In the light of the resultant position, we hold that the provisions of the Act under our consideration do not envisage a sale of the produce as a condition precedent for charging the income received or derived in the shape of produce to agricultural income-tax. The question whether subsequently the produce has really been sold or whether the sale consideration has been actually realised from such a sale becomes wholly irrelevant for attracting liability to tax under the Act.
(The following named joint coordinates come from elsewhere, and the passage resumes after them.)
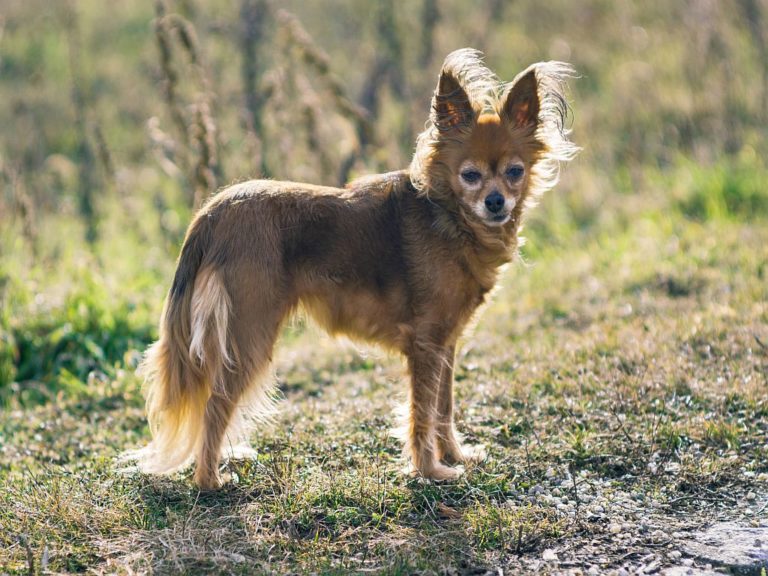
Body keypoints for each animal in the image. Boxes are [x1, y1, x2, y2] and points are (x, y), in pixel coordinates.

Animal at [126, 50, 576, 490]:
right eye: (470, 175)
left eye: (515, 172)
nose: (496, 202)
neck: (449, 217)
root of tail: (214, 211)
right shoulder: (425, 346)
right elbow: (422, 412)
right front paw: (430, 471)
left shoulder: (446, 344)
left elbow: (444, 407)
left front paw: (455, 456)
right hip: (249, 334)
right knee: (215, 405)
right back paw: (210, 481)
Consequently, we are of the view that the disallowance made by the authorities below on this item of doubtful debts claimed for the petitioner appears to be quite in accordance with the law and no exception could be taken to the conclusions of the authorities below on this aspectThe tax cases shall stand allowed only in respect of the claim for the assessee made in respect of rubber subsidy to the tune of Rs. 13, 566, which shall stand deducted from the computation of agricultural income of the assessee for the assessment in question and, in all other respects, the tax revision will stand dismissed. No costs.